Chart comprehension data:
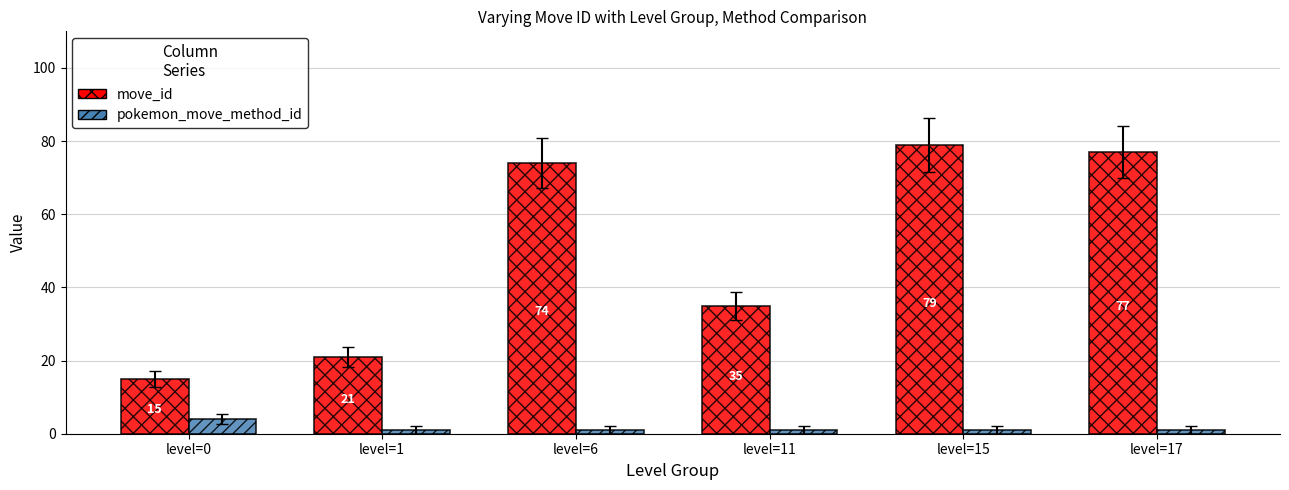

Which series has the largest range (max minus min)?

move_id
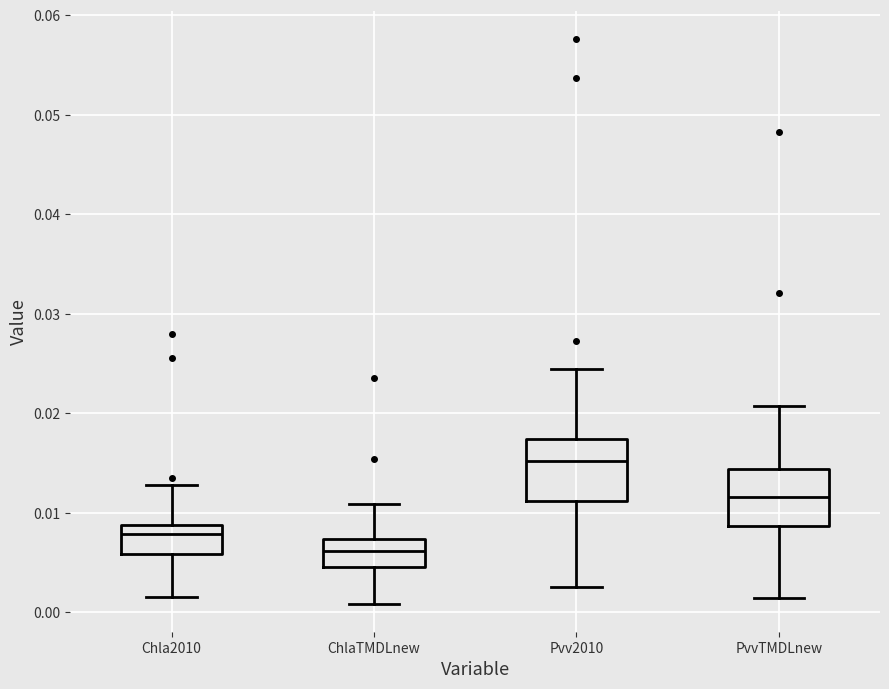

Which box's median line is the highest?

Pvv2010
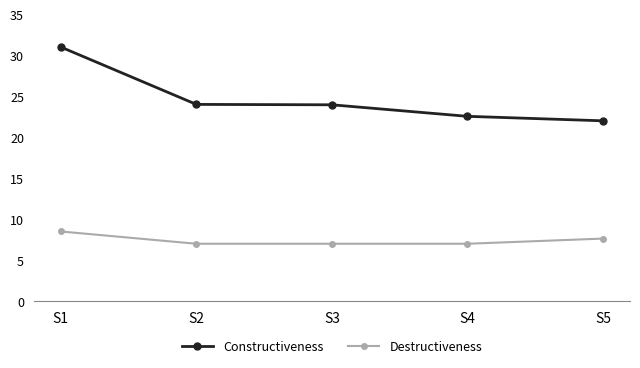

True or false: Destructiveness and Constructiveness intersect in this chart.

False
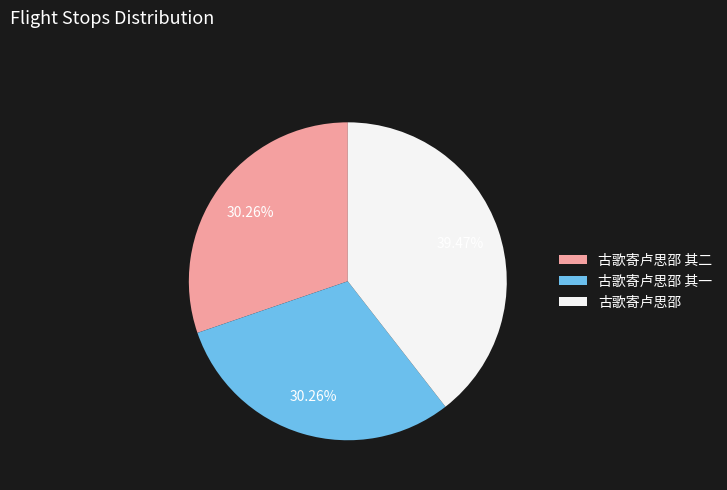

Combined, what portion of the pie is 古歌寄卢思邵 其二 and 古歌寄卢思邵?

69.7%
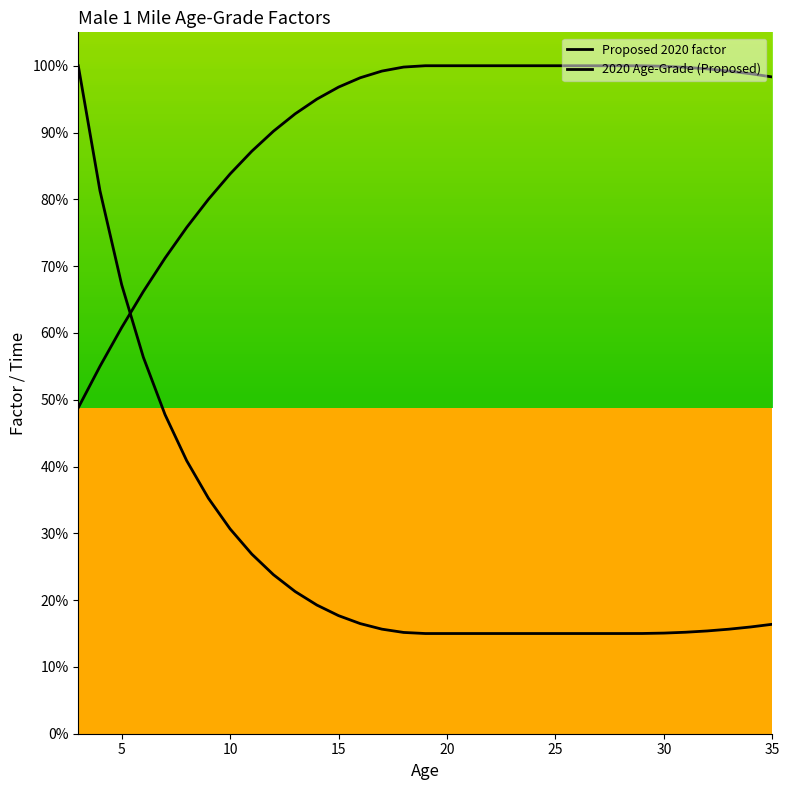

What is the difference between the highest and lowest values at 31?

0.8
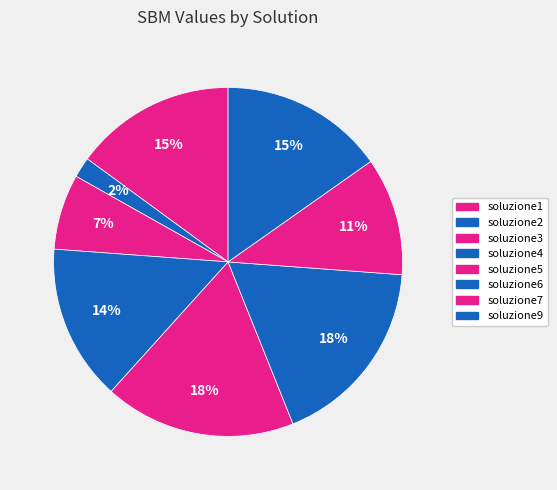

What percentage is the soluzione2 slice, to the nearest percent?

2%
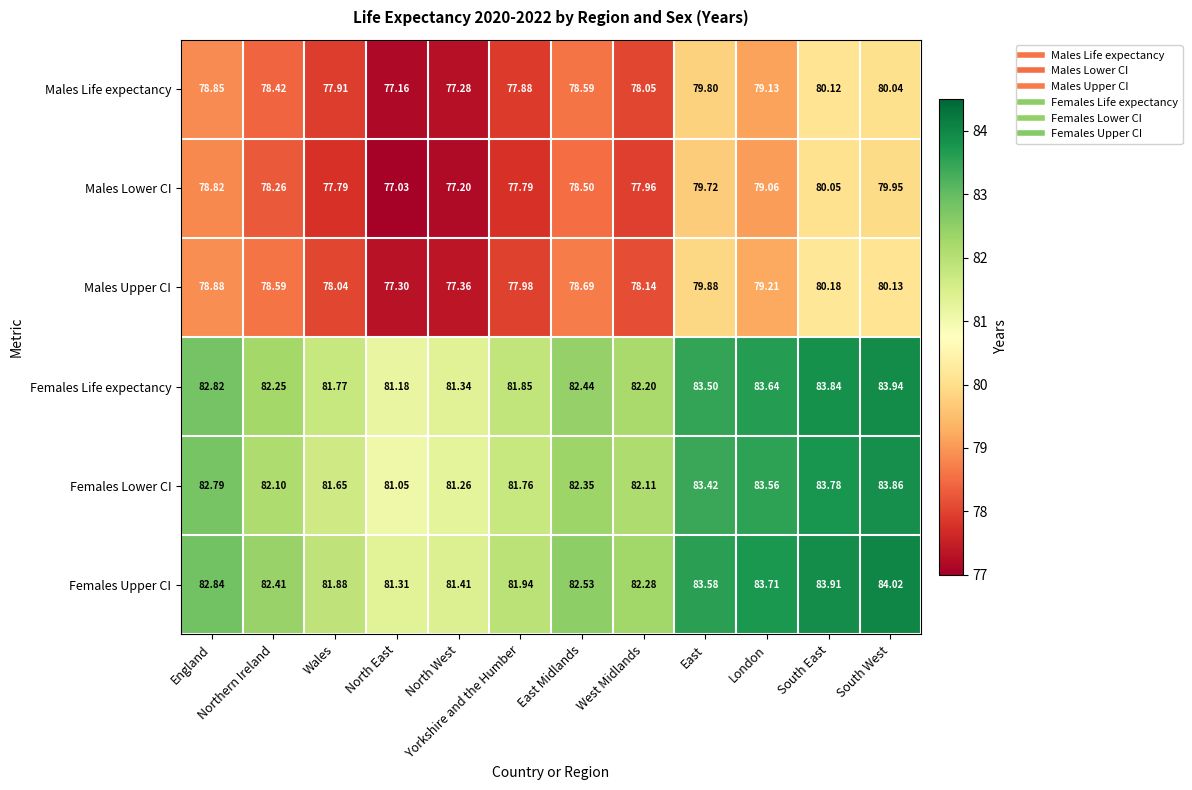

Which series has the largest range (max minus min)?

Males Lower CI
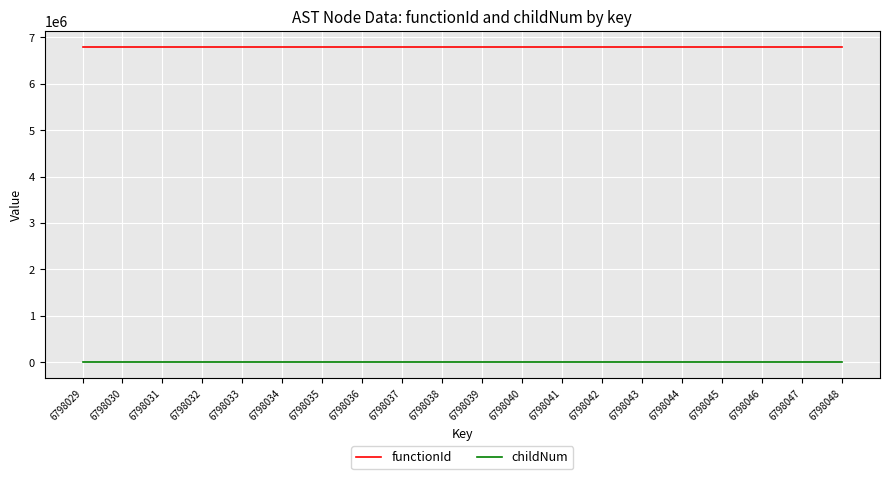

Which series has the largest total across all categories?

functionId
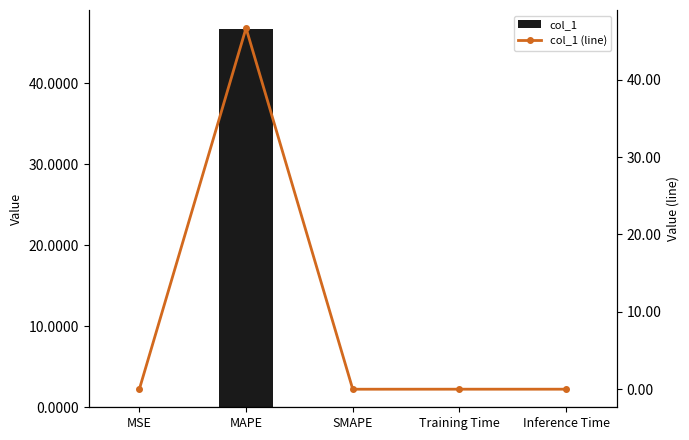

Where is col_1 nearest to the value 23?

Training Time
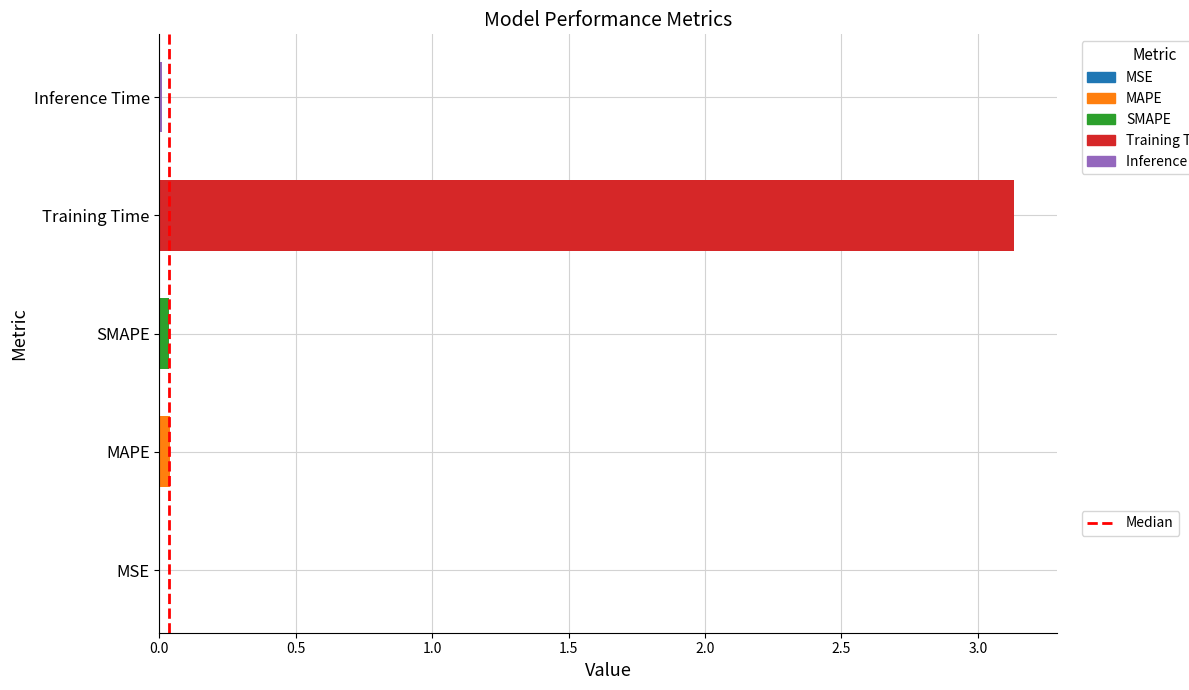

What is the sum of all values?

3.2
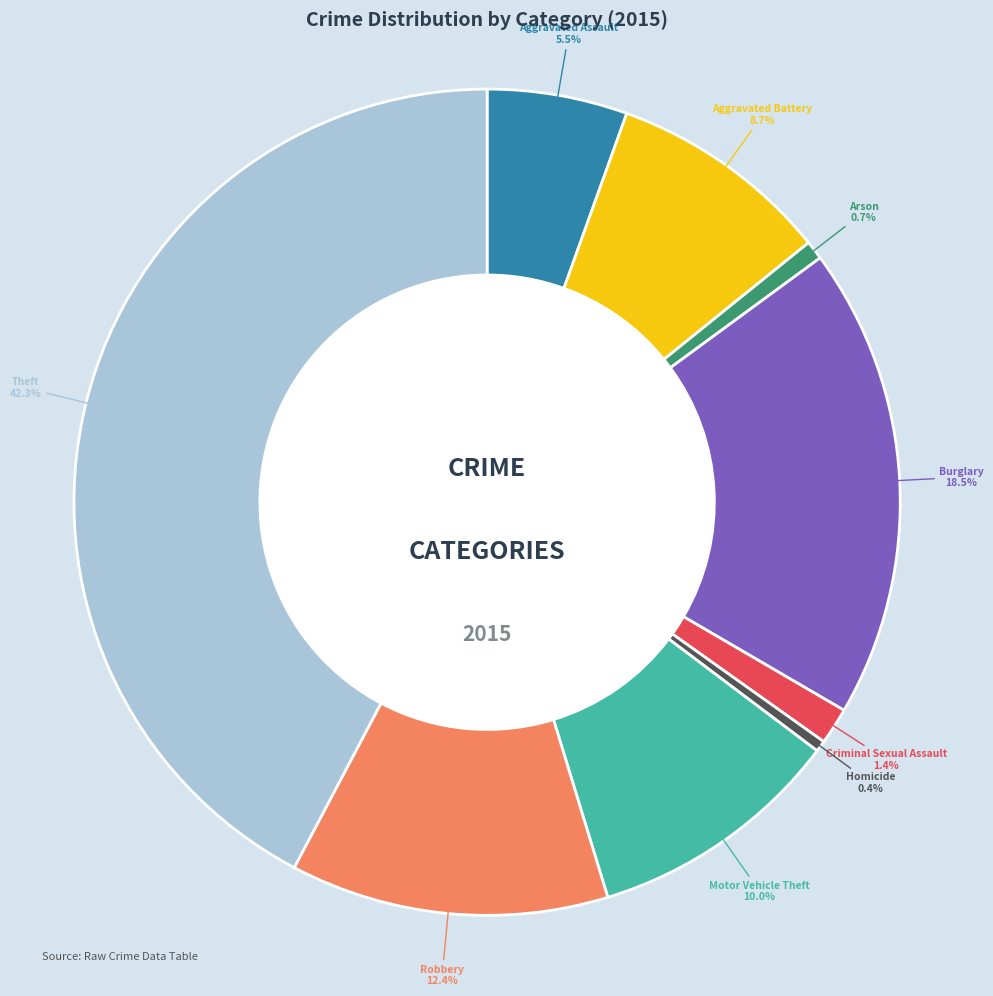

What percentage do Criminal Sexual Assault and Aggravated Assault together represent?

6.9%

## [To do]
Can you set out the listing as a Markdown table with the columns "No." and "Line", starting at the line "Which box's median line is the highest?" and ending at the end of the listing? Leave out blank lines and pictures.

## [Answer for this exercise]
| No. | Line |
|---|---|
| 1 | Which box's median line is the highest? |
| 2 | Pvv2010 |
| 3 | True or false: Destructiveness and Constructiveness intersect in this chart. |
| 4 | False |
| 5 | Combined, what portion of the pie is 古歌寄卢思邵 其二 and 古歌寄卢思邵? |
| 6 | 69.7% |
| 7 | What is the difference between the highest and lowest values at 31? |
| 8 | 0.8 |
| 9 | What percentage is the soluzione2 slice, to the nearest percent? |
| 10 | 2% |
| 11 | Which series has the largest range (max minus min)? |
| 12 | Males Lower CI |
| 13 | Which series has the largest total across all categories? |
| 14 | functionId |
| 15 | Where is col_1 nearest to the value 23? |
| 16 | Training Time |
| 17 | What is the sum of all values? |
| 18 | 3.2 |
| 19 | What percentage do Criminal Sexual Assault and Aggravated Assault together represent? |
| 20 | 6.9% |